Ses détracteurs lui reprochent de trop bien raconter les histoires, quitte à romancer ses récits, voire à recréer des scènes. Le résultat se dévore, car elle sait donner de la chair aux puissants, cibler leurs grandeurs et leurs petitesses. Et côtoyer les « beautiful » ou « successful » people n’a jamais fait tourner la tête à celle qui a la réputation d’être une bonne camarade au boulot, où elle est présidente de la société des rédacteurs du Monde. Elle a choisi ses proies. D’abord, les politiques et notamment tous les Premiers ministres hormis Jacques Chirac pour la série documentaire de 2008 L’enfer de Matignon… Les artistes, ensuite de Catherine Deneuve à Gérard Depardieu via son dernier livre Une Affaire très française (Albin Michel) coécrit avec son collègue du Monde Samuel Blumenfeld. Et les magnats du CAC 40, les Bolloré, Pinault et autres Arnault via Successions, cosigné avec Vanessa Schneider dans Le Monde à l’été 2022 et publié chez Albin Michel. Le journal touche alors 50 % des droits d’auteur. Cet été, elle dévoilera les secrets des Saadé, Wertheimer (propriétaires de Chanel), Rothschild, Ricard et Leclerc. Quand on lui demande comment elle choisit ses sujets, elle lâche d’un grand éclat de rire : « Ceux que j’aime, ce sont les monstres ». Plus candidate à enquêter sur Poutine que sur Zelensky.
Écrivaine de nuit
« En dehors de son talent d’enquêteuse formidable et de ses qualités d’excellente journaliste, elle est très chaleureuse et irradie une belle joie de vivre », assure Jean-François Kahn qui l’avait embauché à L’Événement du Jeudi. « Elle a une plume très souple et un sens de la psychologie. Elle sait se tenir à bonne distance des événements et en cela, elle est vraiment journaliste », ajoute Jean-Michel Aphatie, avec lequel elle a débuté au Parisien, « passé d’un journal de concierge au quotidien des classes moyennes ».

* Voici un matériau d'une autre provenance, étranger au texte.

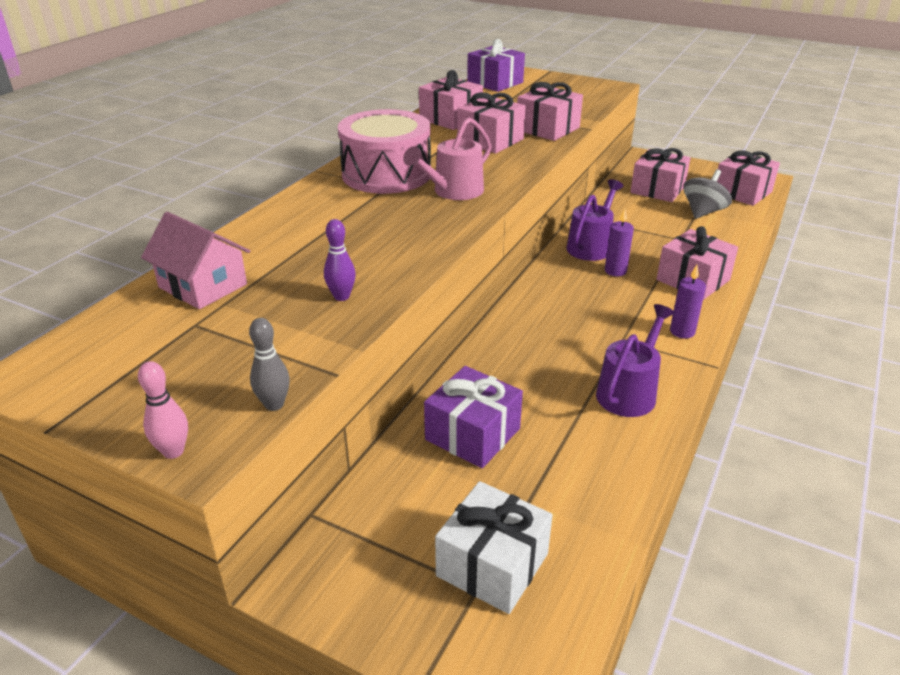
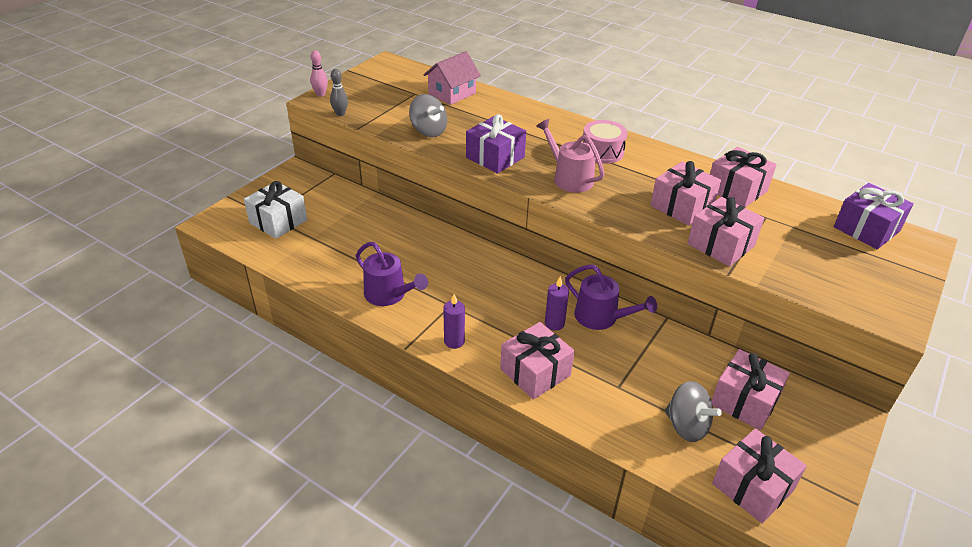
camera: 95 degrees right, 5 degrees up
purple bowling pin [324,219,356,301] -> grey spinning top [409,94,447,137]
pink drum [338,109,431,194] -> pink drum [583,120,627,164], size x0.61
purple gift [424,366,523,468] -> purple gift moved to [466,114,526,174]

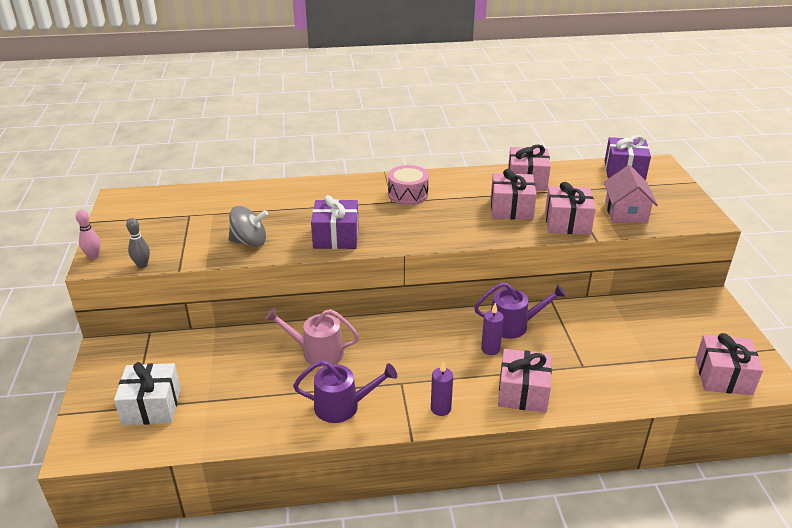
camera: 40 degrees left, 5 degrees down
pink house [423,51,481,105] -> pink house moved to [604,165,658,223]
pink watering can [536,119,605,193] -> pink watering can moved to [265,308,359,367]
grey spinning top [665,381,722,442] -> none
pink gift [711,349,790,430] -> none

Elle débarque en 1988 au Monde : « J’étais la seule alors en mini-jupe avec des talons hauts ». On n’est pas surpris d’apprendre que sa sœur est psychologue, que sa mère se rêvait en journaliste et qu’elle adore Balzac version Splendeurs et misères des courtisanes. Comme l’auteur de La Comédie humaine, elle écrit la nuit depuis la naissance de ses enfants qui ont aujourd’hui 27 et 24 ans. Ils moquent gentiment son rire sonore et sa façon de parler, tandis que ses amis notent qu’elle s’arrange pour ne jamais rien dire d’elle. « Je me cache derrière les autres », avoue celle qui a traversé il y a dix ans l’épreuve d’un cancer du sein. Jusqu’ici, elle n’en avait jamais pipé mot. Certains ont deviné. Mais n’ont pas osé lui en parler. « Je n’ai rien dit au journal et je faisais mes papiers en même temps que je suivais ma chimio à la Salpêtrière ». Après avoir circulé pendant 25 ans avec le vélo légué par son père, elle s’est mise à la marche. Elle bâtit ses papiers en battant le pavé, pour aller vers son cours de barre au sol, sa nouvelle résolution. Furieusement normale.
Parcours
1987. Diplômée de Sciences Po Paris.
1988. Diplômée du Centre de formation des journalistes, elle débute à l’AFP.
1992. Elle quitte France Soir où elle a rencontré son futur mari, Denis Saverot, journaliste comme elle pour Le Parisien.
1997-1999. Recrutée par Jean-François Kahn à L’Événement du Jeudi, après avoir démissionné du Parisien par solidarité avec son chef Fabien Roland-Lévy.
Depuis 1988. Grand reporter au Monde.